“HALLAC-I MANSUR: TASAVVUF VE ŞATAHAT DİLİ” SEMİNERLERİNİN İLKİ GERÇEKLEŞTİ
Prof. Dr. Ekrem Demirli’nin Zeytinburnu Kültür Sanat’ta başladığı seminer dizisinin ilki 22 Ekim Çarşamba akşamı gerçekleşti. Saat 19.30’da başlayan programda Hallac-ı Mansur, İslam düşüncesinin önemli isimlerinden birisi olarak ele alındı.

Prof. Dr. Ekrem Demirli, bu sezon Zeytinburnu Kültür Sanat’ta başladığı konuşma dizisinde Hallac-ı Mansur’u İslam düşüncesinin ve tasavvufi hayatın en mühim isimlerinden birisi olarak ele alıyor. Tasavvuf geleneğinin önemli isimlerinden olan Hallac-ı Mansur ve onunla özdeşleşen “şatahat” dili, kendi anlam dünyası içinde değerlendiriliyor. 22 Ekim Çarşamba akşamı saat 19.30’da ilk seminer gerçekleşti.
“Tek bir hadis ile tasavvufun temel meselelerini konuşabiliriz.”
Prof. Dr. Ekrem Demirli, tasavvuf hakkında yaptığı konuşmada bir hadis-i kudsinin tasavvufa dair meseleleri açıkladığını vurguladı:
“Bir hadis-i kudside ‘Kulum, farz ibadetlerden daha sevimli bir şeyle bana yaklaşamaz. Nafile ibadetlerle de bana yaklaşmaya devam eder. Sonuçta ben onu severim. Sevince de onun işiten kulağı, gören gözü, tutan eli, yürüyen ayağı olurum. Benden istediğinde ona veririm. Bana sığındığında onu korurum.’ deniyor. O hadis-i şerif, herhalde tasavvuf tarihinde bütün konulara nüfuz etmiş en güçlü hadis-i şerif. Bana öyle geliyor ki diğer hadisler, rivayetler ortadan kalksa ve sadece bu hadis kalsa biz bu hadisle tasavvufun temel meselelerini konuşabiliriz.”
“Hallac-ı Mansur’ın bazı şiirleri melamet kavramı üzerinden ele alınabilir.”
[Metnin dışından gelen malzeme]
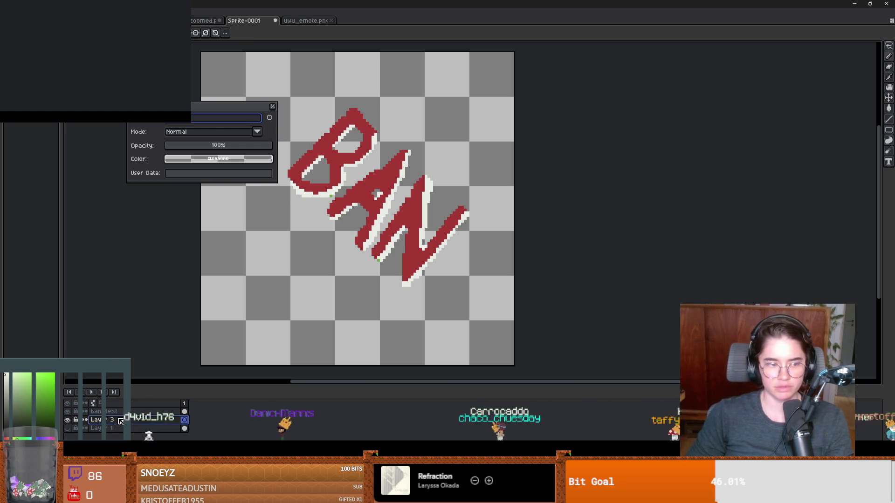
type("hammer")
key("Return")
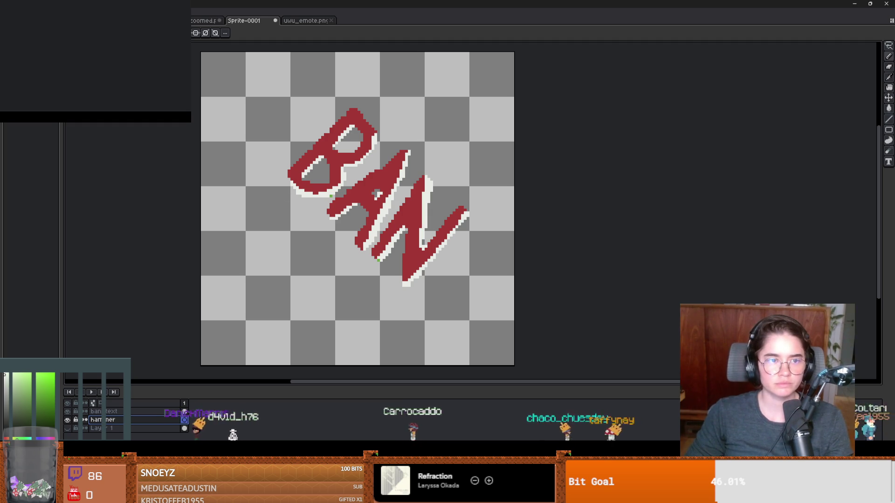
- Paint a large dark can shape behind the letters, filling its upper-right edge with pixel-perfect strokes
key("x")
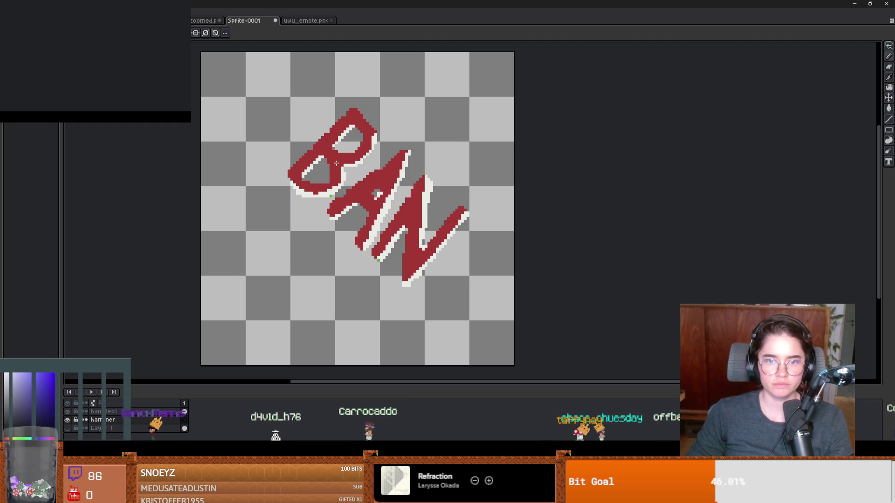
mouse_move(353, 141)
left_mouse_down()
mouse_move(285, 119)
mouse_move(326, 224)
mouse_move(396, 275)
mouse_move(448, 236)
mouse_move(433, 168)
mouse_move(434, 254)
left_mouse_up()
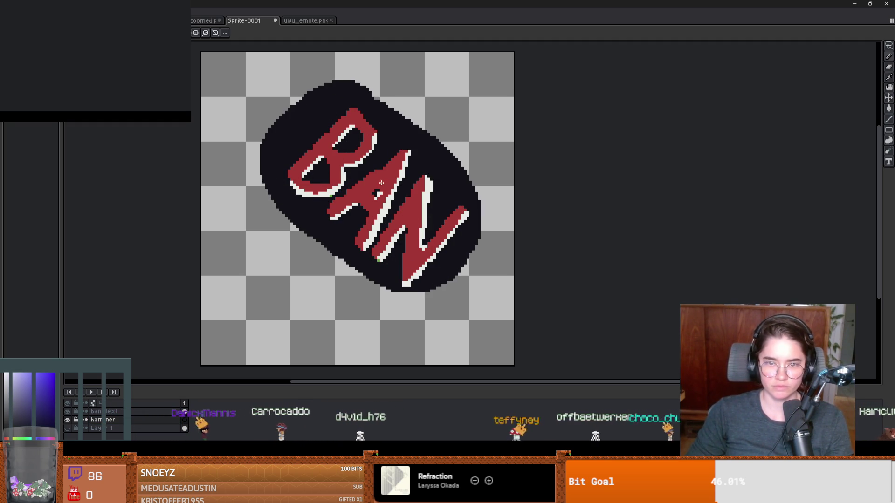
key("b")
Prof. Dr. Ekrem Demirli, Hallac-ı Mansur’u metin üzerinden analiz etti ve tasavvufun temel karakteriyle ilgili yorumlarını dinleyicilerle paylaştı:
“Hallac-ı Mansur, ‘Düşmanlarım kınayarak saadet sunuyor bana.’ diyor. Bu kınama meselesi tasavvufun çok önemli konularından biri. Tasavvuf bir bakıma insanın öteki insanlarla ilişkisinde iki konuyu aşmasıyla ilgilidir. Birincisi beğenilme tutkusu, ikincisi kınanma korkusu. Şimdi bu beğenilme ve kınanma meselesi, tasavvuf içerisinde melamet denen şeyi ortaya çıkarıyor. Bu cümle aslında melametin bir ön ifadesi. Hallac-ı Mansur’un bu şiiri gibi başka bazı şiirleri melamet bağlamında ele alınabilir.”